ハイパーストラーダは名前の通り、ハイパーモタードの派生モデルでハイパーモタードとムルティストラーダの良いところを合わせた様なツーリングモデルです。
ハイパーストラーダ 2013-2015
外見はハイパーモタードにウインドスクリーンやパニアケースを追加することで、よりツーリングにおける快適性利便性を向上させたことが見て取れます。またハンドル高を20mm上げ、シートをローシート化することでハイパーモタードより40mm低い810mmに変更しています。ポジションが見直されたことで、乗車時の疲労感はより軽減する形となりました。
サスペンションはフロントにφ43の倒立フォークとリアにプリロード調整付きのモノショックを搭載しています。ブレーキは320mmのダブルディスクと、Brembo製ラジアルマウントモノブロック4ピストンキャリパーを用意して、オンロードにおける高い制動力を実現しました。リアには245mmのシングルディスクと2ピストンキャリパーで、ABSとトランクションコントロールを兼ねたDSP(Ducati Safety Pack)も合わせて安全性の高いブレーキとなっています。
またタイヤはハイパーモタードがピレリのディアブロロッソⅡを標準装備していたのに対し、ハイパーストラーダではムルティストラーダと同様のエンデューロタイヤ、スコーピオントレイルが装備されているのが特徴です。
エンジンは821cc水冷L型2気筒のテスタストレッタ11°。ボアストロークは88×67.5mm、圧縮比は12.8:1です。11°の名前はバルブオーバーラップ角を意味しており、従来よりやや小さめのオーバーラップ角は低速域の扱いやすさを増し、走行中の排ガスもよりクリーンになっています。

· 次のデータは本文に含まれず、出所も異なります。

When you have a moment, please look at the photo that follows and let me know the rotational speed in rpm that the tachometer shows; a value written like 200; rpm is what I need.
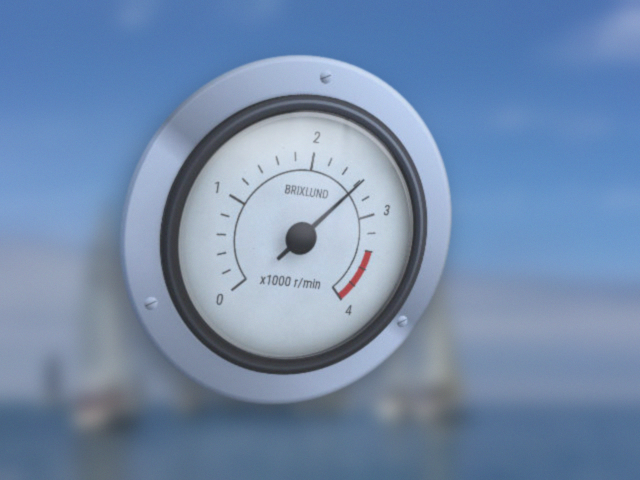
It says 2600; rpm
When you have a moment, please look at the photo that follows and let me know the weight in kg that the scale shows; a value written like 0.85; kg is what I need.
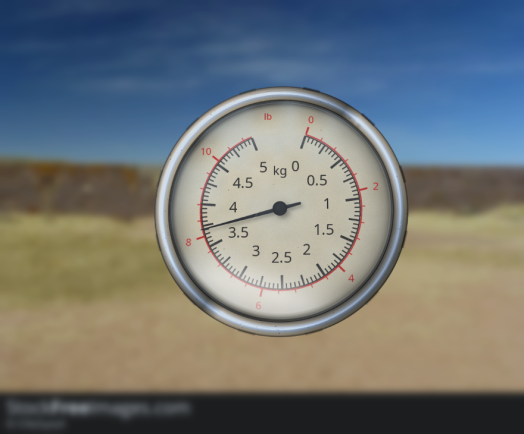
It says 3.7; kg
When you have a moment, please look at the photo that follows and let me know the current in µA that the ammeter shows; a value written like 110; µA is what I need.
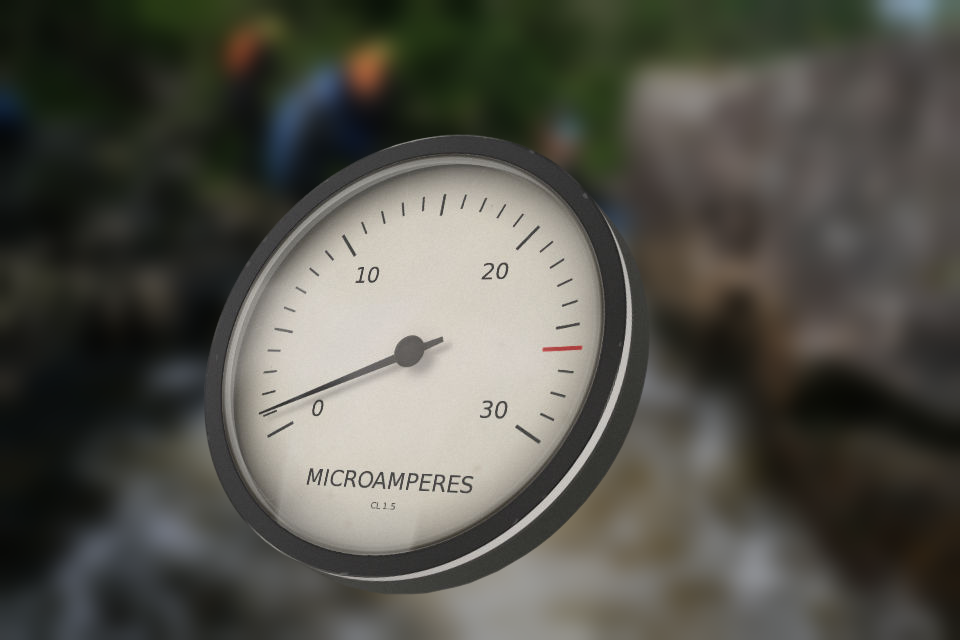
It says 1; µA
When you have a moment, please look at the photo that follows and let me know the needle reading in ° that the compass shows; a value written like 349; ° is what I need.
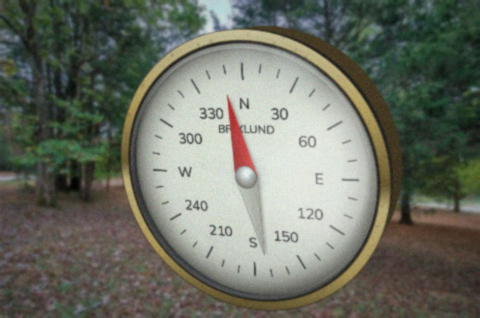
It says 350; °
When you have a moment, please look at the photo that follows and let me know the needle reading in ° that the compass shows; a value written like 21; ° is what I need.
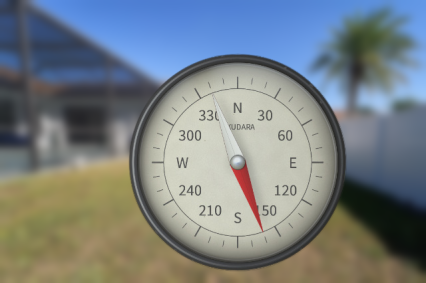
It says 160; °
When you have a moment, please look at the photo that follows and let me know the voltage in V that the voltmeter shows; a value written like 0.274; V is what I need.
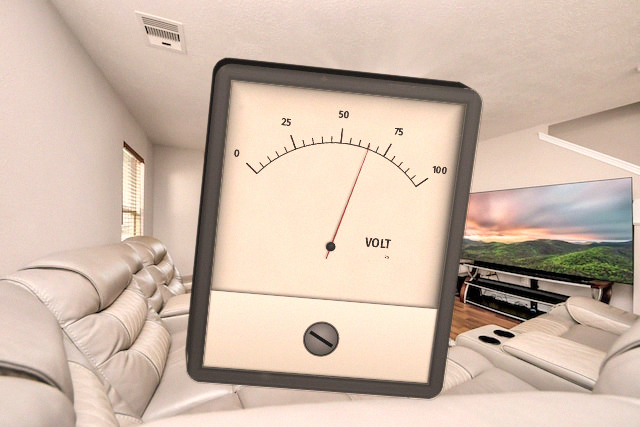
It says 65; V
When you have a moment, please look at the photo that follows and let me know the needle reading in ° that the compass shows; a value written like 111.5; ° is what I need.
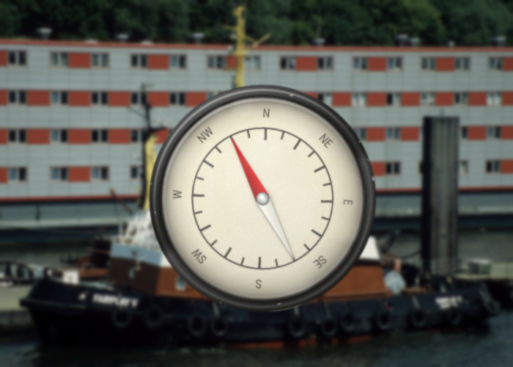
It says 330; °
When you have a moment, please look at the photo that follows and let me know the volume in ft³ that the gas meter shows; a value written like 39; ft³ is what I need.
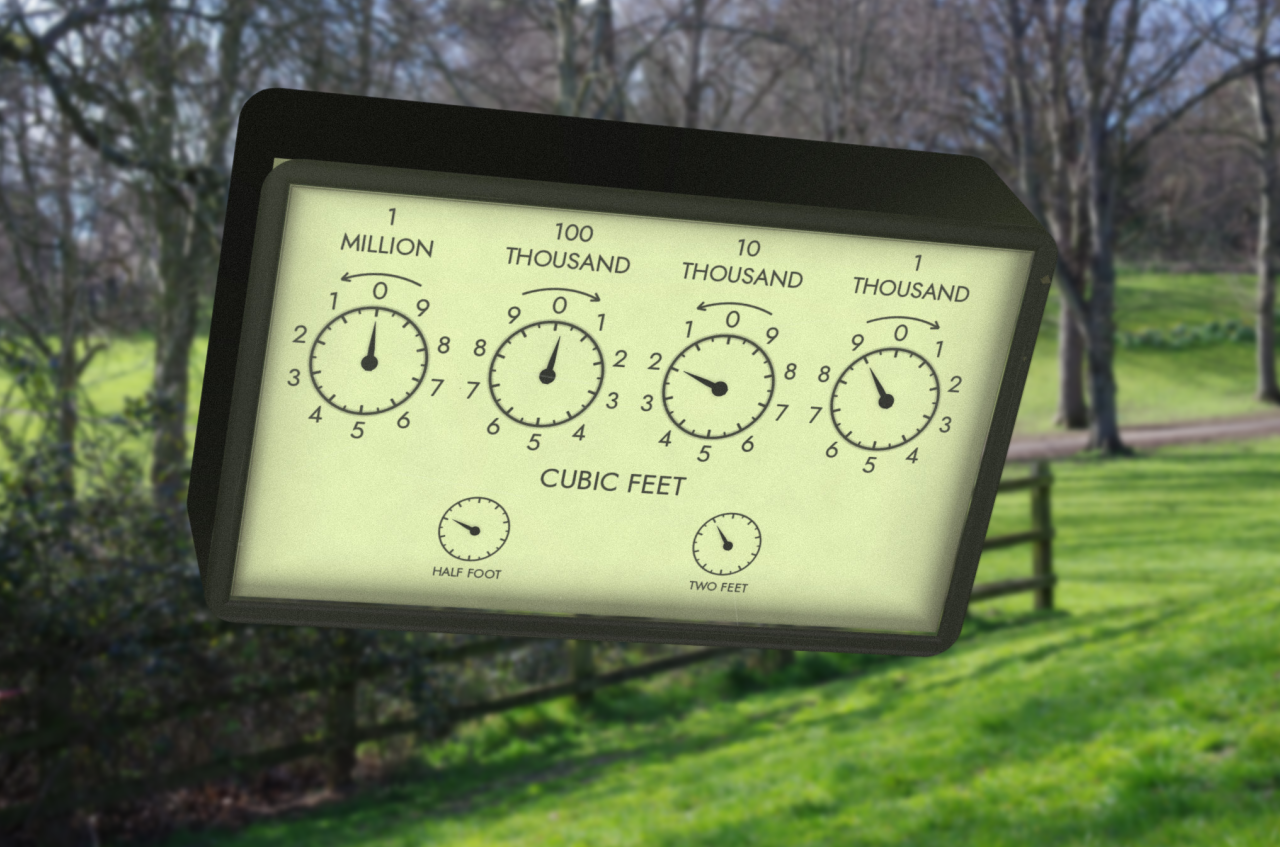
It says 1900; ft³
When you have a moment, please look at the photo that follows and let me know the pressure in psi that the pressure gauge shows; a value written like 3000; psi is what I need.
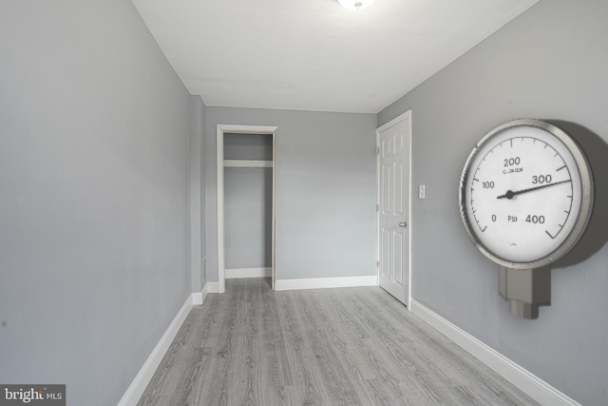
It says 320; psi
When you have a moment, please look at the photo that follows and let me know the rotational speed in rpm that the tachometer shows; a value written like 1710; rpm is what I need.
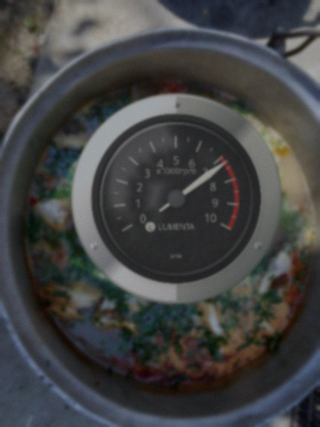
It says 7250; rpm
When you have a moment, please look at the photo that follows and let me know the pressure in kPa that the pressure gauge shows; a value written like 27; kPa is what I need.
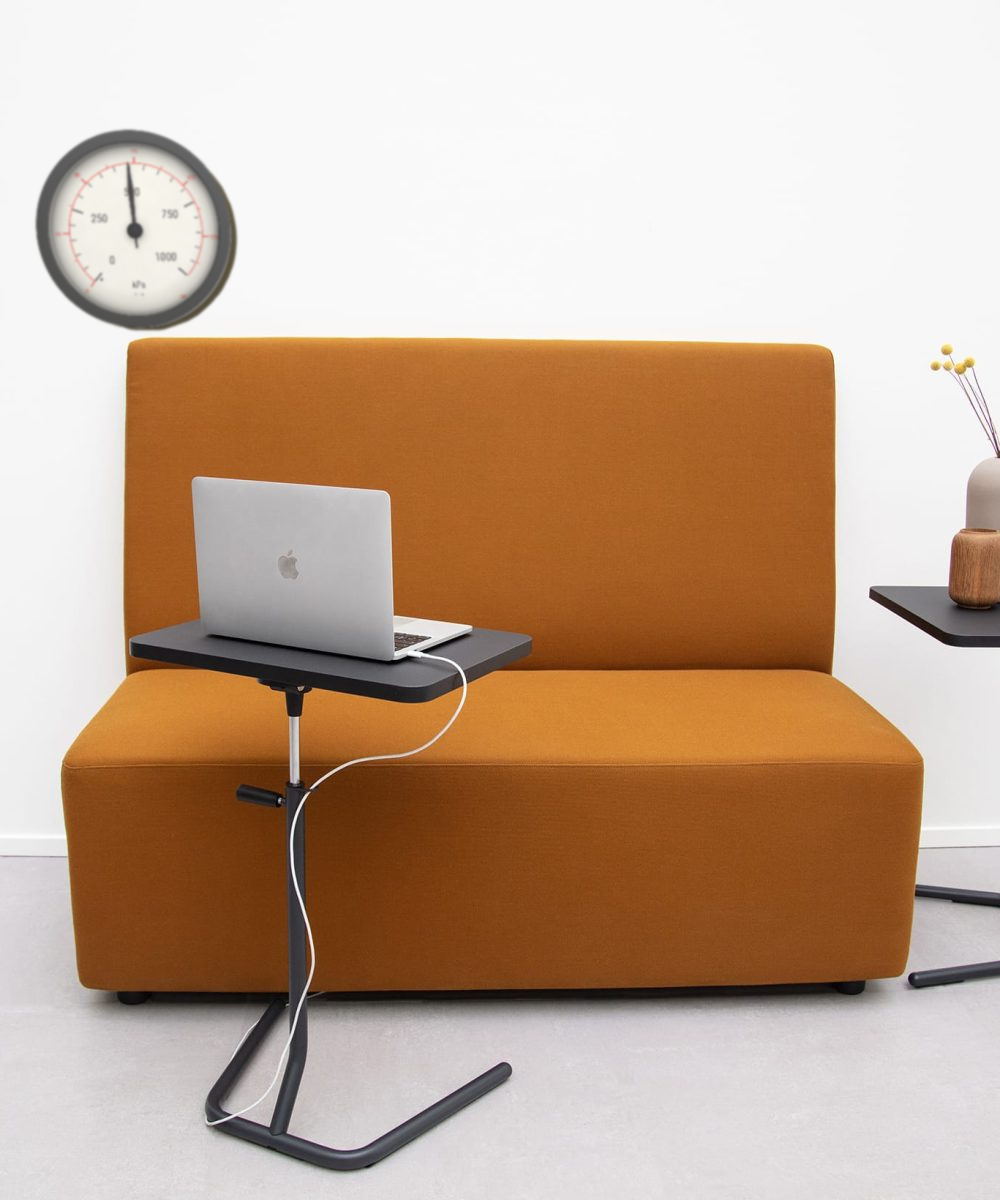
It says 500; kPa
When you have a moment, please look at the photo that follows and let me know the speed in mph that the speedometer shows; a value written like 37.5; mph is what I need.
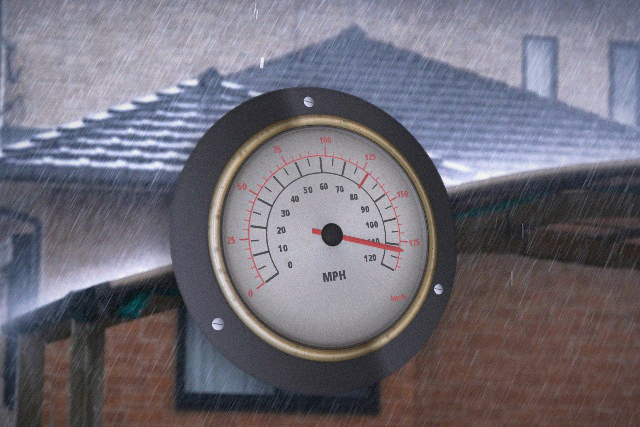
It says 112.5; mph
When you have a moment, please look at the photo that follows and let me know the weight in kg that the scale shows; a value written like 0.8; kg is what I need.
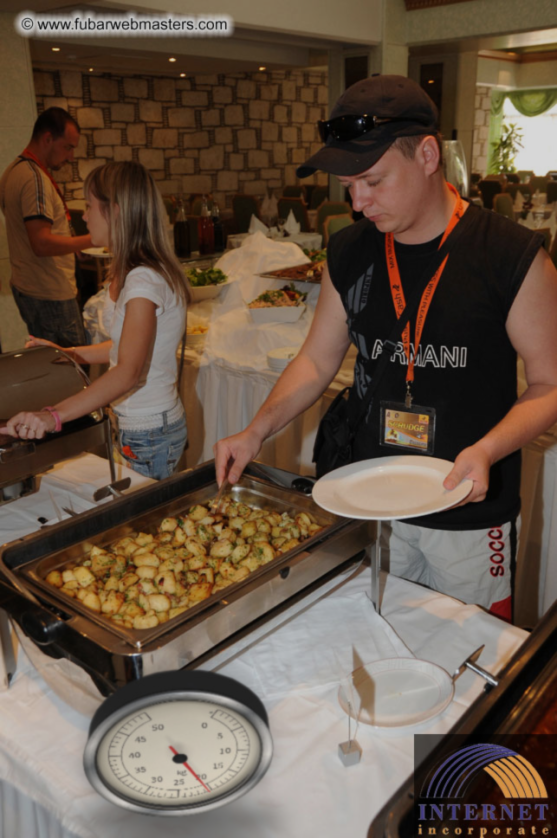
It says 20; kg
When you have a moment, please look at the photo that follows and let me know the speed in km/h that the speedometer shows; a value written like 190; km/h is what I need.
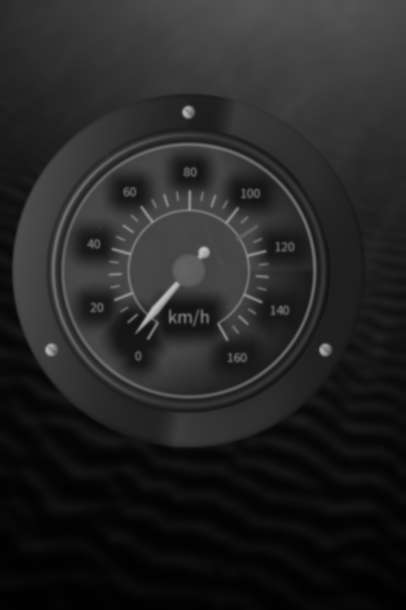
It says 5; km/h
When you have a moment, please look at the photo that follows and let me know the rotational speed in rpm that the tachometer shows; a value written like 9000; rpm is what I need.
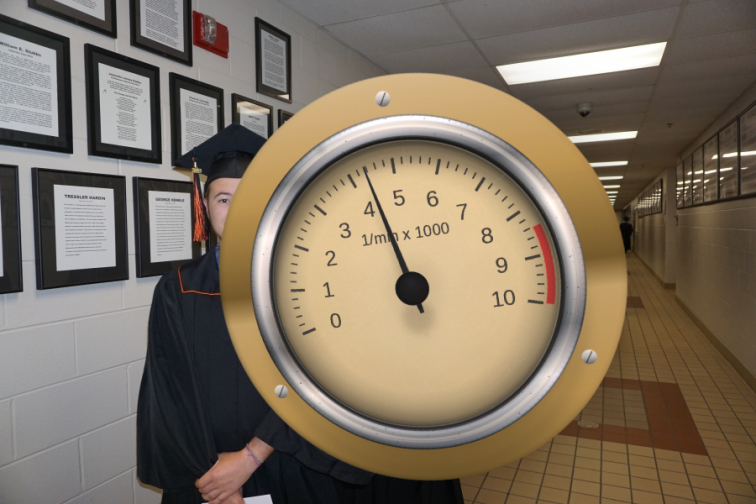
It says 4400; rpm
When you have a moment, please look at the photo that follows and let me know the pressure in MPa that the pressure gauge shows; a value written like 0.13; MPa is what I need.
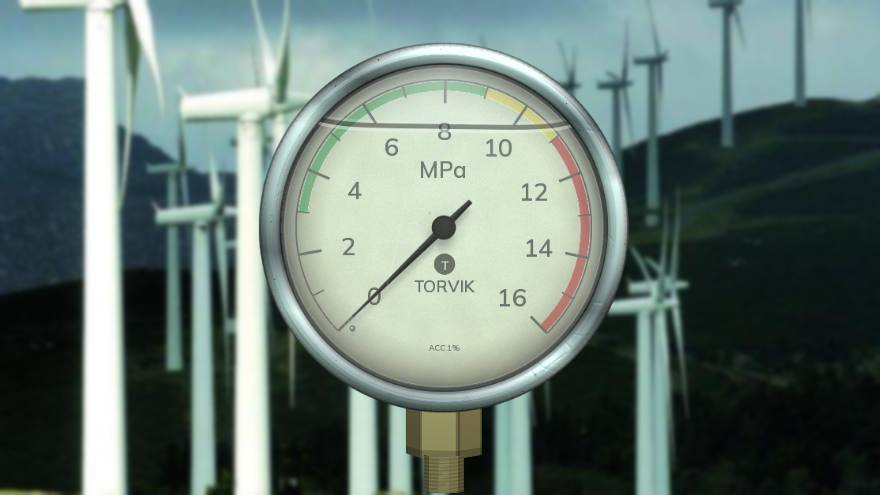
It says 0; MPa
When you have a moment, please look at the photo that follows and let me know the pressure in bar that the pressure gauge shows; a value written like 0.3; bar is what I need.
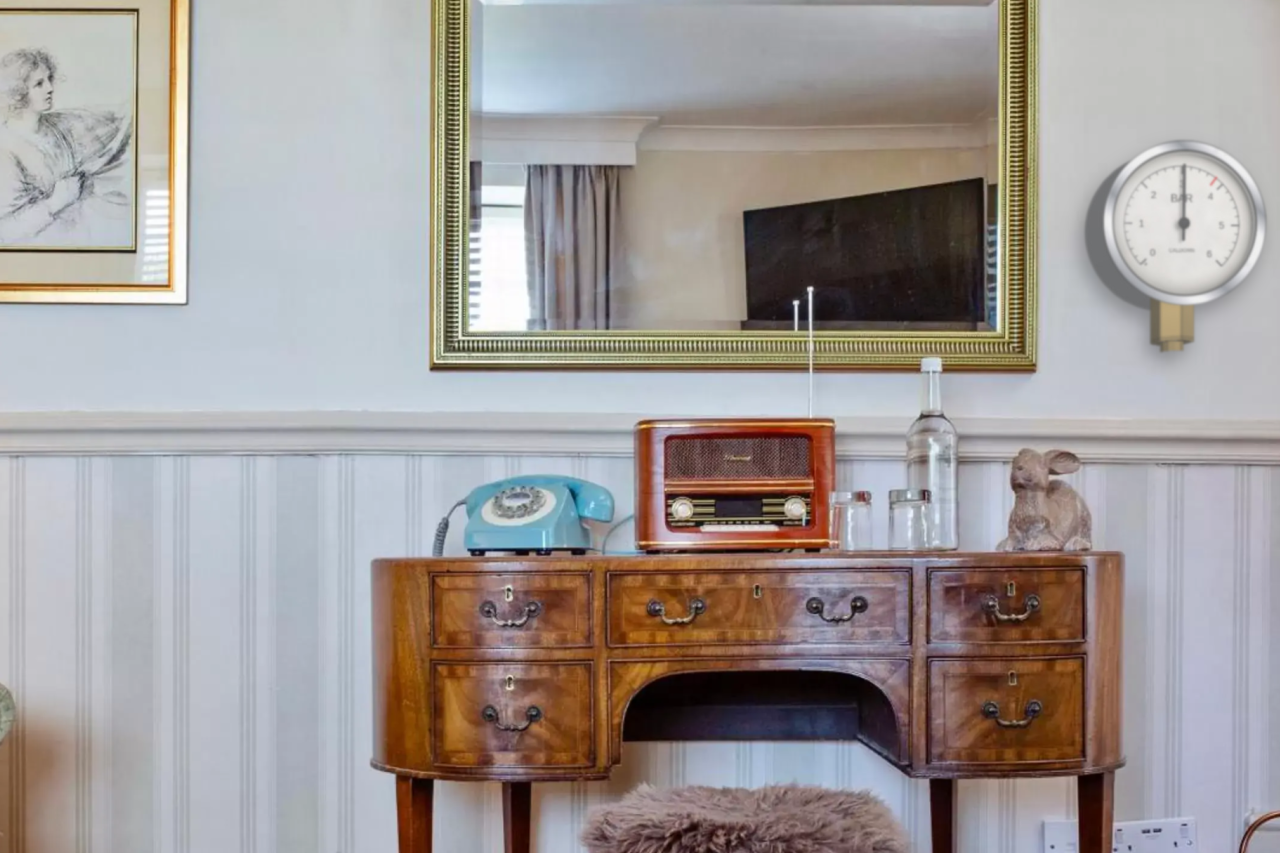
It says 3; bar
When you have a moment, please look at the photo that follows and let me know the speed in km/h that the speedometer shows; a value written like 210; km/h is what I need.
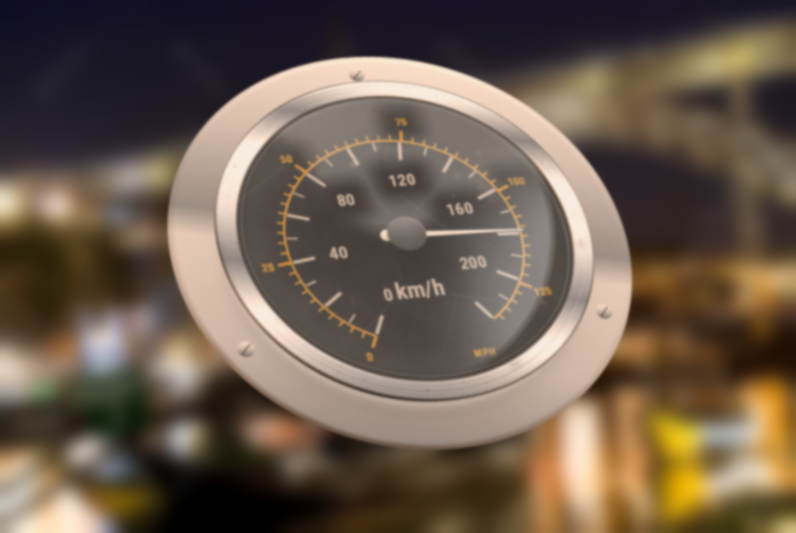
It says 180; km/h
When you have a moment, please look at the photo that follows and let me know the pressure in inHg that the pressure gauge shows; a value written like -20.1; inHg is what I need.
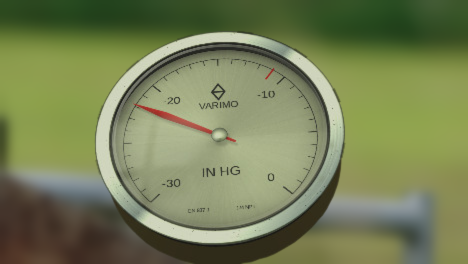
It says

最高出力は110馬力/9250回転、最大トルクは9.7kg・m/7750回転で、ハイパーモタードと同等のスペックです。フューエルインジェクションはマニエッティ・マレリ製のものを使用しており、またドライブ・バイ・ワイヤ化されたスロットルは3種のライディングモードで制御されます。スポーツ、ツーリング、アーバンの3タイプから好みに合った出力特性を選ぶ仕組みです。クラッチには湿式のスリッパークラッチAPTCクラッチを装備したことで、過度のバックトルクからライダーを守ってくれます。
ハイパーストラーダ939 2016
2016年モデル以降、ヨーロッパの新しい排ガス規制ユーロ4に合わせるため、テスタストレッタ11°エンジンが937ccにボアアップされました。ボアが94mmに拡大され、圧縮比も13.1:1に高圧縮化する調整を受けています。国内仕様に関しては最大出力は108馬力/9000回転ですが、本国仕様は113馬力/9250回転に若干アップしています。また最大トルクは国内仕様も排気量に応じて上昇しており、9.7kg・m/7500回転となっています。
デザイン上の変更点は軽微ですが、フロントフェンダーやサイレンサーに若干の変化が見られます。車体に関しては、ホイールベースが5mm短い1485mmになった他、サスストローク量を減少させる方向でセッティングされています。また車両重量はこのモデルから210kgに増加しました。
大型のムルティストラーダ1200に比べればライダーの体格を選ばないミドルクラスのデュアルパーパスでしたが、新型のムルティストラーダ950の登場でハイパーモタードよりいち早くカタログから姿を消すこととなりました。